J.C. Penney Company, Inc. (NYSE:JCP)’s recovery is cementing, and BAML just released a note today that said that the capital structure was stabilizing. Warren Buffett also said that the chain store has the potential to recover, although he does not have a position.

Barry Rosenstein’s JANA Buying GROUPON, ZYNGA

In 4Q2012, we saw several Tiger cubs moving in the daily deals company. However this time the most notable buy came from JANA Partners. The fund bought 21.9 million shares of  Groupon Inc (NASDAQ:GRPN) which has added significant activity in the stock since the position was disclosed. Groupon Inc (NASDAQ:GRPN) is up 4.6 percent today, and has been consistently rising since May 8 when Q1 earnings were released, so JANA and all the Tiger cubs who have held onto this one are gaining big.

Another surprise was JANA buying 25.4 million shares of Zynga Inc (NASDAQ:ZNGA).

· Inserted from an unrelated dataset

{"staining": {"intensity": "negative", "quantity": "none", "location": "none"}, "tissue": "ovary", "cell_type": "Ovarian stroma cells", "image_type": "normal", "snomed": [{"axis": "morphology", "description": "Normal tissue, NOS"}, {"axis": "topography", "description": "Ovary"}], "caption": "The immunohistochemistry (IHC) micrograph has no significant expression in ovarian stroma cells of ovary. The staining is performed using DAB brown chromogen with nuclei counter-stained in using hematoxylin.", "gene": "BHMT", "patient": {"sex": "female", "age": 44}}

As the news broke of this holding, Zynga shares went into exuberant buying mode, and the stock rose to $3.6 yesterday. Zynga has been recovering its lost market value since February of this year.

Chanos Buys Apple, Tepper Cuts It

While there are several investors who sold Apple Inc. (NASDAQ:AAPL), the dominant trend was towards buying in Q1. Jim Chanos, the bearish investor, showered some confidence on Apple Inc. (NASDAQ: AAPL) in the last quarter. His short-based hedge fund Kynikos Associates bought 29,100 shares of the tech giant. We know it is a small position but for Chanos it is a notable move.

David Tepper was among the few who added a stake in Apple in 4Q2012, at a time when almost every other hedge fund sold it. So Tepper selling 372,661 shares of the company (40 percent of his position) and reducing his holding to 540,000 shares, came as a surprise. In retrospect, David Tepper’s take on Apple Inc. (NASDAQ:AAPL) was lukewarm as he discussed his views on CNBC, just days before Appaloosa Management’s 13F came out, so that could have been a hint. Before this reduction, Tepper had sold shares of Apple in 2Q2012, but that was when shares traded significantly higher than in 1Q2013.

Einhorn Selling All Techs Except Apple

David Einhorn’s Greenlight Capital has been buying up Apple Inc. (NASDAQ:AAPL) and that is no surprise, however it looked like he was buying Apple and selling virtually all other tech stocks in last quarter. Einhorn exited Google Inc (NASDAQ:GOOG) and Yahoo! Inc. (NASDAQ:YHOO) in Q1.  His fund also slashed positions in Microsoft Corporation (NASDAQ:MSFT) and Seagate Technology PLC (NASDAQ:STX) over the same period. Seems like Einhorn is taking profits on all other techs as his darling Apple regains its lost stardom, which should be soon as we do not remember the last time Einhorn was wrong.